The Supreme Court of Oregon hit the nail on the head when it said, in Walker v. Hildenbrand, supra:

"Common sense would indicate that something as serious and vital to the welfare of society as a determination of the marriage relation should not rest on something as insubstantial as a holiday visit to a common-law marriage state with a person of the opposite sex during which the participants held themselves out as husband and wife. This is particularly so where there is no evidence that the parties were aware that any change in their marital status would result or that the visit was made for the purpose of consummating a marriage." 243 Or. at 122-23, 410 P.2d at 246.
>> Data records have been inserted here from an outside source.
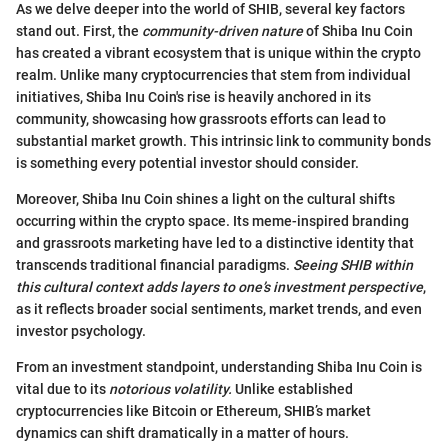
As we delve deeper into the world of SHIB, several key factors
stand out. First, the
community-driven nature
of Shiba Inu Coin
has created a vibrant ecosystem that is unique within the crypto
realm. Unlike many cryptocurrencies that stem from individual
initiatives, Shiba Inu Coin's rise is heavily anchored in its
community, showcasing how grassroots efforts can lead to
substantial market growth. This intrinsic link to community bonds
is something every potential investor should consider.
Moreover, Shiba Inu Coin shines a light on the cultural shifts
occurring within the crypto space. Its meme-inspired branding
and grassroots marketing have led to a distinctive identity that
transcends traditional financial paradigms.
Seeing SHIB within
this cultural context adds layers to one’s investment perspective
,
as it reflects broader social sentiments, market trends, and even
investor psychology.
From an investment standpoint, understanding Shiba Inu Coin is
vital due to its
notorious volatility.
Unlike established
cryptocurrencies like Bitcoin or Ethereum, SHIB’s market
dynamics can shift dramatically in a matter of hours.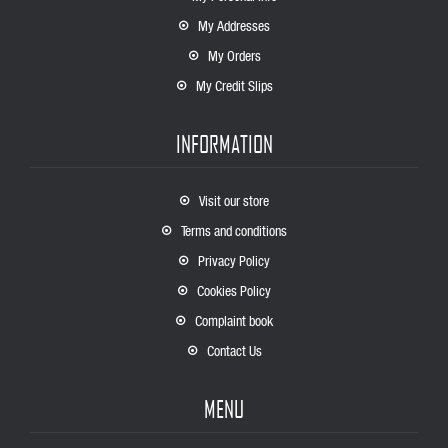
My Addresses
My Orders
My Credit Slips
INFORMATION
Visit our store
Terms and conditions
Privacy Policy
Cookies Policy
Complaint book
Contact Us
MENU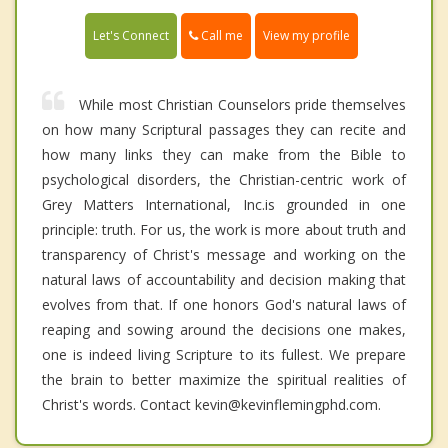
Call me
Let's Connect
View my profile
While most Christian Counselors pride themselves
on how many Scriptural passages they can recite and
how many links they can make from the Bible to
psychological disorders, the Christian-centric work of
Grey Matters International, Inc.is grounded in one
principle: truth. For us, the work is more about truth and
transparency of Christ's message and working on the
natural laws of accountability and decision making that
evolves from that. If one honors God's natural laws of
reaping and sowing around the decisions one makes,
one is indeed living Scripture to its fullest. We prepare
the brain to better maximize the spiritual realities of
Christ's words. Contact kevin@kevinflemingphd.com.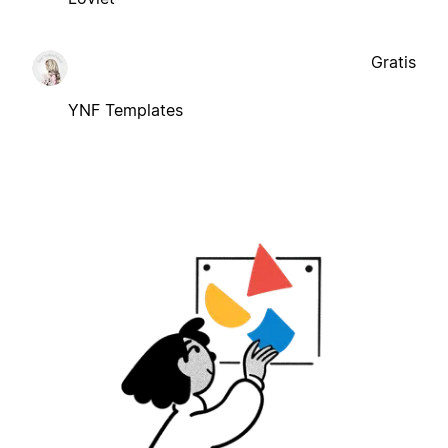
Gratis
YNF Templates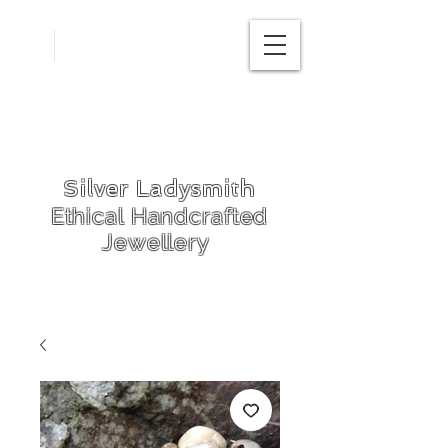
Free
postage in
UK
Silver Ladysmith
Ethical Handcrafted
Jewellery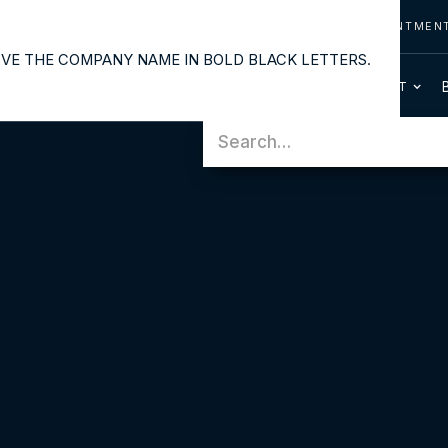
CONTACT US
CALL US
REQUEST APPOINTMEN
OUR SERVICES
PATIENT INFO
HOME
ABOUT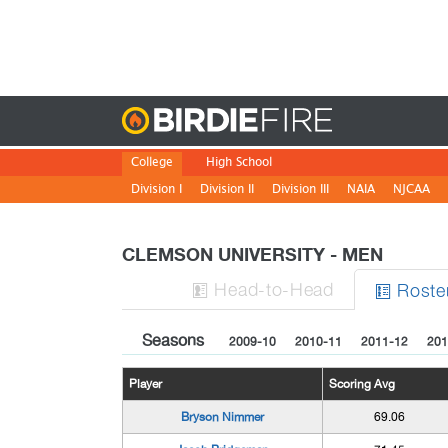
Birdie
College
High School
Division I
Division II
Division III
NAIA
NJCAA
CLEMSON UNIVERSITY - MEN
H
ead
-to-H
ead
Roste


Seasons
2009-10
2010-11
2011-12
201
Player
Scoring Avg
Bryson Nimmer
69.06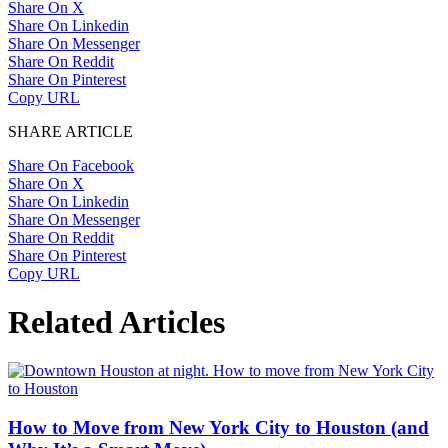
Share On X
Share On Linkedin
Share On Messenger
Share On Reddit
Share On Pinterest
Copy URL
SHARE ARTICLE
Share On Facebook
Share On X
Share On Linkedin
Share On Messenger
Share On Reddit
Share On Pinterest
Copy URL
Related Articles
How to Move from New York City to Houston (and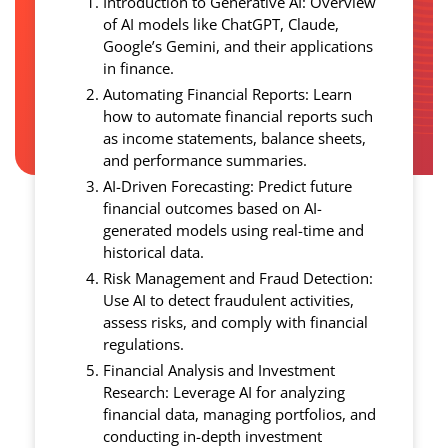
Introduction to Generative AI: Overview
of AI models like ChatGPT, Claude,
Google’s Gemini, and their applications
in finance.
Automating Financial Reports: Learn
how to automate financial reports such
as income statements, balance sheets,
and performance summaries.
AI-Driven Forecasting: Predict future
financial outcomes based on AI-
generated models using real-time and
historical data.
Risk Management and Fraud Detection:
Use AI to detect fraudulent activities,
assess risks, and comply with financial
regulations.
Financial Analysis and Investment
Research: Leverage AI for analyzing
financial data, managing portfolios, and
conducting in-depth investment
*163 We agree with Judge Shearin that the appellant did not meet the burden of proof. Under the evidence adduced it was not shown that the parties intended their weekend or holiday ski trips to be construed as entry into a common-law marriage. We further hold that for purposes of this case, at least, Pennsylvania is not part of Heaven.

Decree affirmed.

Costs to be paid by appellant.


[1] C 1554-1606.

[2] Mother Bombie [1590] Act IV, sc. i.

[3] Morris Dictionary of Words and Phrase Origins, p. 369, defines "married name" as follows:

"Most women take their husband's surnames at the time of marriage, although there have been exceptions. It all goes back to Roman times, when there were fewer names to go around and as a result, much confusion between the Octavias and Lauras. So when Octavia married Cicero, for example, she became Octavia Ciceronis (Octavia of Cicero). Before long the possessive case ending nis dropped off, and she became simply Octavia Cicero and that's the way it is today."

[4] The Commonwealth of Virginia does not permit the contracting of common-law marriages within its borders.
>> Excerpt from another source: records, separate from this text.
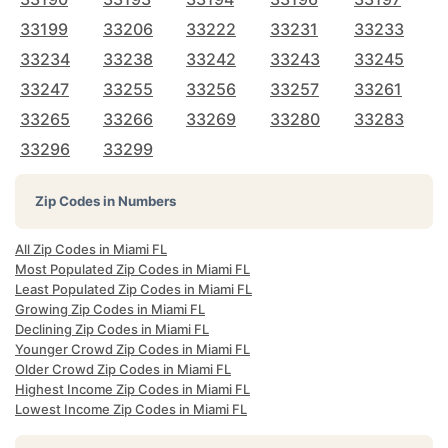
33199
33206
33222
33231
33233
33234
33238
33242
33243
33245
33247
33255
33256
33257
33261
33265
33266
33269
33280
33283
33296
33299
Zip Codes in Numbers
All Zip Codes in Miami FL
Most Populated Zip Codes in Miami FL
Least Populated Zip Codes in Miami FL
Growing Zip Codes in Miami FL
Declining Zip Codes in Miami FL
Younger Crowd Zip Codes in Miami FL
Older Crowd Zip Codes in Miami FL
Highest Income Zip Codes in Miami FL
Lowest Income Zip Codes in Miami FL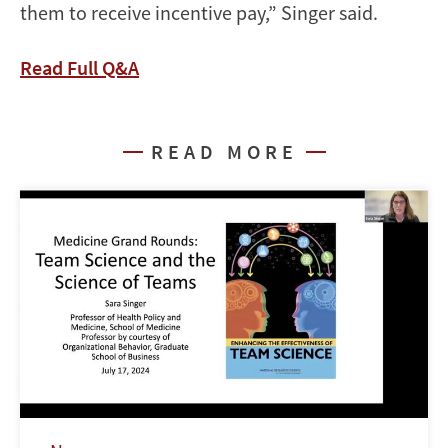
them to receive incentive pay,” Singer said.
Read Full Q&A
READ MORE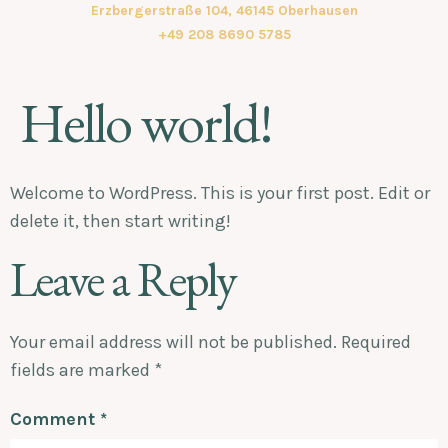
Erzbergerstraße 104, 46145 Oberhausen
+49 208 8690 5785
Hello world!
Welcome to WordPress. This is your first post. Edit or
delete it, then start writing!
Leave a Reply
Your email address will not be published.
Required
fields are marked
*
Comment
*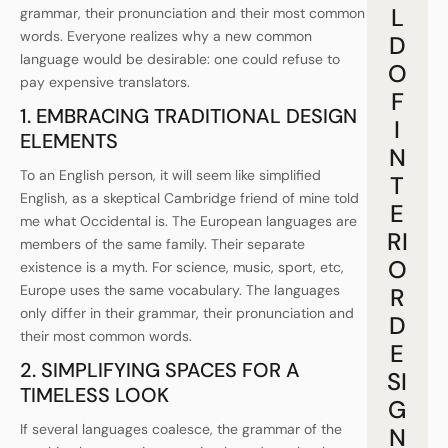
L
grammar, their pronunciation and their most common
words. Everyone realizes why a new common
D
language would be desirable: one could refuse to
O
pay expensive translators.
F
1. EMBRACING TRADITIONAL DESIGN
I
ELEMENTS
N
To an English person, it will seem like simplified
T
English, as a skeptical Cambridge friend of mine told
E
me what Occidental is. The European languages are
RI
members of the same family. Their separate
O
existence is a myth. For science, music, sport, etc,
Europe uses the same vocabulary. The languages
R
only differ in their grammar, their pronunciation and
D
their most common words.
E
2. SIMPLIFYING SPACES FOR A
SI
TIMELESS LOOK
G
If several languages coalesce, the grammar of the
N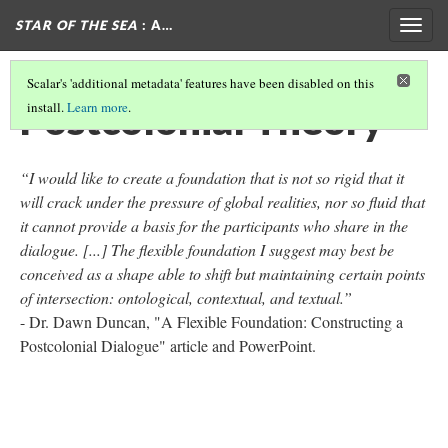
STAR OF THE SEA
: A…
Togg
navig
Scalar's 'additional metadata' features have been disabled on this
Postcolonial Theory
install.
Learn more
.
“I would like to create a foundation that is not so rigid that it
will crack under the pressure of global realities, nor so fluid that
it cannot provide a basis for the participants who share in the
dialogue. [...] The flexible foundation I suggest may best be
conceived as a shape able to shift but maintaining certain points
of intersection: ontological, contextual, and textual.”
- Dr. Dawn Duncan, "A Flexible Foundation: Constructing a
Postcolonial Dialogue" article and PowerPoint.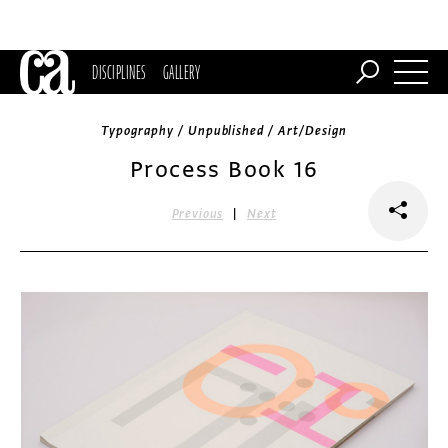
DISCIPLINES
GALLERY
Typography / Unpublished / Art/Design
Process Book 16
|
Previous
Next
[5] A method of titling of property that is reserved exclusively to husband and wife.

[6] Laccetti v. Laccetti, 245 Md. 97, 225 A.2d 266 (1967); Henderson v. Henderson, 199 Md. 449, 87 A.2d 403 (1952); Bannister v. Bannister, 181 Md. 177, 29 A.2d 287 (1942); Marshall v. Stefanides, 17 Md. App. 364, 302 A.2d 682 (1973).

[7] See Justice Holmes, dissenting, Travers v. Reinhardt, 205 U.S. 423, 442, 27 S. Ct. 563, 51 L. Ed. 865 (1907).

[8] See J.W. Madden, Handbook on the Law of Persons and Domestic Relations (1931) ch. 1, p. 68 and cases therein cited.